As previously mentioned, one Bankruptcy Judge in the Southern District of Florida held in the Gosman decision (pre-BAPCPA) that the retention of exempt property by an individual debtor in a chapter 11 plan violates the absolute priority rule unless unsecured creditors are paid in full. In re Gosman, 282 B.R. 45 (Bankr. S.D. Fla. 2002). Also as previously noted, some courts disagree with the Gosman decision and hold that a chapter 11 debtor’s retention of his exempt property is not subject to the absolute priority rule. See e.g. In re Bullard, 358 B.R. 541 (Bankr. D.Conn. 2007)(the retention of exempt property is not on account of the debtor’s junior interest in property).

Since the passage of BAPCPA and its amendments to 11 USC 1129(b)(2)(B)(ii), there has been some commentary (Hon. Norton, Hon. Drake, etc.) that the absolute priority rule is no longer applicable to an individual chapter 11 debtor’s retention of property. Judge Saladino’s decision in In re Tegeder, ___ B.R. ____, 2007 WL 1549067 (Bkrtcy.D.Neb.) is apparently the first decision to end this speculation – at least in his courtroom.

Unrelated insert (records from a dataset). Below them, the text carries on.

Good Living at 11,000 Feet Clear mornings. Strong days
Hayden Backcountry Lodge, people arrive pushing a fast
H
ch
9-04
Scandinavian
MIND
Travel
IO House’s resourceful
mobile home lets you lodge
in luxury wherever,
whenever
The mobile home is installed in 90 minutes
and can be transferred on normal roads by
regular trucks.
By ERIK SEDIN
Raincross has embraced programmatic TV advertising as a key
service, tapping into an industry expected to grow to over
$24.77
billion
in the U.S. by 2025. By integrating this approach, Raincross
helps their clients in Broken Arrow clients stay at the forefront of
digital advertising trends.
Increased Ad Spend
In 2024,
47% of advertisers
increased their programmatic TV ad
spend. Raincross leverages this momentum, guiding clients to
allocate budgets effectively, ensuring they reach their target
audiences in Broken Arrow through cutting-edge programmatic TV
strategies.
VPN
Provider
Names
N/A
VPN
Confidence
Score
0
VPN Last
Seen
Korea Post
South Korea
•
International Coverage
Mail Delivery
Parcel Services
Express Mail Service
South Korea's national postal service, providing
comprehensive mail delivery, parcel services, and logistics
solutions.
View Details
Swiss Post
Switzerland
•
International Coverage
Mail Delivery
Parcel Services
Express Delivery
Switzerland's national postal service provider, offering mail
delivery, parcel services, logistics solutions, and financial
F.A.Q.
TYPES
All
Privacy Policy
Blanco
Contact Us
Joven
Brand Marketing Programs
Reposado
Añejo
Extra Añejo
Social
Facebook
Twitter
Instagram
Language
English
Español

The court in Tegeder held that the new amendments to 1129(b)(2)(B)(ii) provide an exception to the absolute priority rule for the retention of property by individual chapter 11 debtors and that the “absolute priority requirements imposed by Code 1129(b)(2)(B)(ii) were waived by permitting a debtor to retain property included in the estate under 1115″. BAPCPA added the following to 1129(b)(2)(B)(ii) “except that in a case in which the debtor is an individual, the debtor may retain property included in the estate under section 1115, subject to the requirements of subsection (a)(14) of this section”. New section 1115 defines property of the estate to include property specified in section 541 as well as property acquired post-petition and earnings from services performed post-petition.

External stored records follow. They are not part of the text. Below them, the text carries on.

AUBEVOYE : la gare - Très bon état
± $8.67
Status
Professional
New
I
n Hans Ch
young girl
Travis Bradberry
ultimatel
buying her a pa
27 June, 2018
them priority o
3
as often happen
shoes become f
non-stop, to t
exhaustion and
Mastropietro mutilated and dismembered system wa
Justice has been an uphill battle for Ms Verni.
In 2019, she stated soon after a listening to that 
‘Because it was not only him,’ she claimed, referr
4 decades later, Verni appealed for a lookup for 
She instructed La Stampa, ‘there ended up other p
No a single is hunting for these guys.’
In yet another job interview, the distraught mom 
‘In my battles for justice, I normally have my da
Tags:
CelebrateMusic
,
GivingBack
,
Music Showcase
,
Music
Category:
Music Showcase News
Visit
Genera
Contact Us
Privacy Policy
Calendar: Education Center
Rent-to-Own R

The court states that interpreting new 1129(b)(2)(B)(ii) any narrower would cause the amendment to have little effect.

It should be noted the Tegeder decision is broader than the Bullard decision as it holds that the absolute priority rule is inapplicable to the rentention of all types of property by the chapter 11 debtor. The Bullard case was limited to the retention of exempt property by the chapter 11 debtor.

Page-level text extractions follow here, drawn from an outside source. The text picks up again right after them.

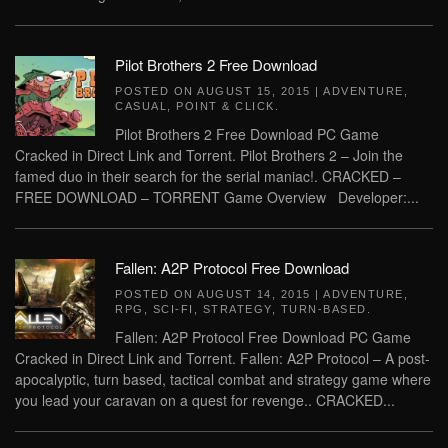
Pilot Brothers 2 Free Download
POSTED ON
AUGUST 15, 2015
|
ADVENTURE
,
CASUAL
,
POINT & CLICK
.
Pilot Brothers 2 Free Download PC Game
Cracked in Direct Link and Torrent. Pilot Brothers 2 – Join the
famed duo in their search for the serial maniac!. CRACKED –
FREE DOWNLOAD – TORRENT Game Overview Developer:...
Fallen: A2P Protocol Free Download
POSTED ON
AUGUST 14, 2015
|
ADVENTURE
,
RPG
,
SCI-FI
,
STRATEGY
,
TURN-BASED
.
Fallen: A2P Protocol Free Download PC Game
Cracked in Direct Link and Torrent. Fallen: A2P Protocol – A post-
apocalyptic, turn based, tactical combat and strategy game where
you lead your caravan on a quest for revenge.. CRACKED...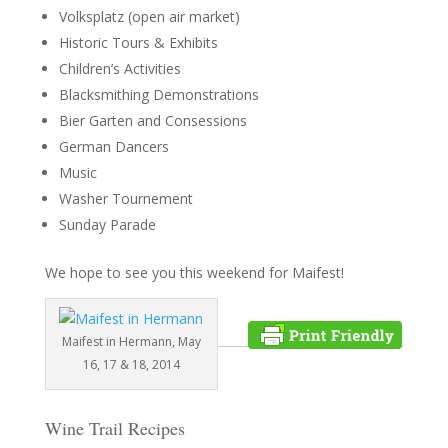
Volksplatz (open air market)
Historic Tours & Exhibits
Children’s Activities
Blacksmithing Demonstrations
Bier Garten and Consessions
German Dancers
Music
Washer Tournement
Sunday Parade
We hope to see you this weekend for Maifest!
Maifest in Hermann, May
16, 17 & 18, 2014
Wine Trail Recipes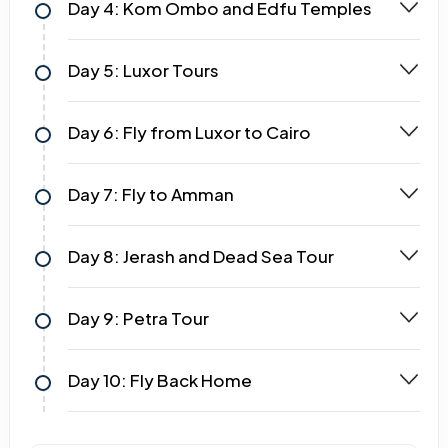
Day 4: Kom Ombo and Edfu Temples
Day 5: Luxor Tours
Day 6: Fly from Luxor to Cairo
Day 7: Fly to Amman
Day 8: Jerash and Dead Sea Tour
Day 9: Petra Tour
Day 10: Fly Back Home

Bullard: Au Contraire SD Florida Gosman Decision

May 13, 2007

Judge Weil recently issued her decision in the Bullard case on the issue of the absolute priority rule and the retention of exempt property in the context of the confirmation of a chapter 11 plan for an individual debtor. In re Bullard, 358 B.R. 541 (Bankrtcy.D.Conn 2007).

The Court noted that there was a disagreement among the courts concerning whether a chapter 11 debtor may retain his exempt property and still comply with the absolute priority rule. Cases such as In re Gosman, 282 B.R. 45 (Bankr.S.D.Fla.2002) by one Bankruptcy Court Judge from the Southern District of Florida, held that the retention of exempt property violates the absolute priority rule. Judge Weil held that the better line of authority holds that the debtor’s retention of his exempt property does not violate the absolute priority rule as such retention is not “on account of…[the debtor's] junior interest…” The court explained that “[o]nce the exemptions are allowed the properties are no longer part of the Debtor’s estate, and the Debtor does not retain property on account of such interest because he retains it as a matter of right by virtue of recognition of his right to exemptions…”

The Bullard court did not base its decision on an argument that the BAPCPA amendments to 1129(b)(2)(B)(ii) effected a waiver of the absolute priority rule as to individual chapter 11 debtors as the debtor abandoned the argument.